§ **ABOUT THIS EXERCISE**: Would you print the lines below exactly, beginning at the line that has "以車計價：車數 × 每車費用，依當日實際情況收" and stopping after the line that has "Gottesdienste, bei denen"? Only those lines, and no pictures.

====

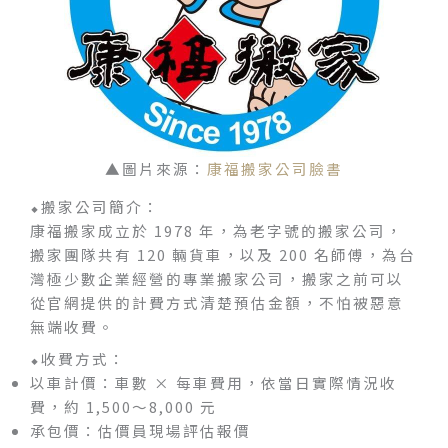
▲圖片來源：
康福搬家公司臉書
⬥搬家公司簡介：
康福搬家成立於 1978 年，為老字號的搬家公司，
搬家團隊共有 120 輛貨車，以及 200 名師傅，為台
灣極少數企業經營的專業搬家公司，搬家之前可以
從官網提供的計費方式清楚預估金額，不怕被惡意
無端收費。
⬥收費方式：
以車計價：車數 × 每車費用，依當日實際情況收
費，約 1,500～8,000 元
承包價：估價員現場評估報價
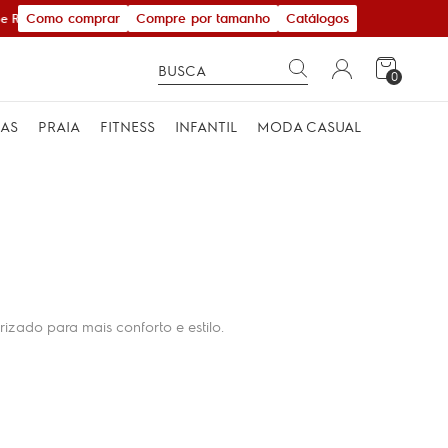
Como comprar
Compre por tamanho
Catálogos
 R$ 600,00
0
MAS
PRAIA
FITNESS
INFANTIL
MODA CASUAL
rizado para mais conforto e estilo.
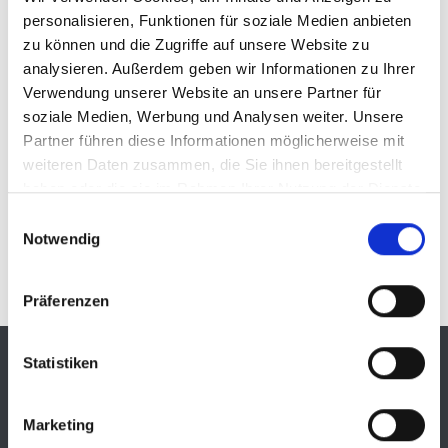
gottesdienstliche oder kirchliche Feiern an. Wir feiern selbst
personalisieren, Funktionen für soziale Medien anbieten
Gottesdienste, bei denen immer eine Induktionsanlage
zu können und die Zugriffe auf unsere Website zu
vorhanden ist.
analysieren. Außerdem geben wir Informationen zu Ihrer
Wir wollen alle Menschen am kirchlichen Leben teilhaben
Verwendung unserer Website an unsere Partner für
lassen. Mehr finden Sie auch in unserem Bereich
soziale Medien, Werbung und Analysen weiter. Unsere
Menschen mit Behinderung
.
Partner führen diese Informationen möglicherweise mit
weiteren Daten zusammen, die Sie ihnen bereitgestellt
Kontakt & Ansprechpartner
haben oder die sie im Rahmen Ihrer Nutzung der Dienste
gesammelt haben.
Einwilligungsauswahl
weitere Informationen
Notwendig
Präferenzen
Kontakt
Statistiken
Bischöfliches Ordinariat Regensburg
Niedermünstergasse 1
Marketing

====

§ **YOUR SOLUTION**:
以車計價：車數 × 每車費用，依當日實際情況收
費，約 1,500～8,000 元
承包價：估價員現場評估報價
Como comprar
Compre por tamanho
Catálogos
 R$ 600,00
0
MAS
PRAIA
FITNESS
INFANTIL
MODA CASUAL
rizado para mais conforto e estilo.
gottesdienstliche oder kirchliche Feiern an. Wir feiern selbst
personalisieren, Funktionen für soziale Medien anbieten
Gottesdienste, bei denen immer eine Induktionsanlage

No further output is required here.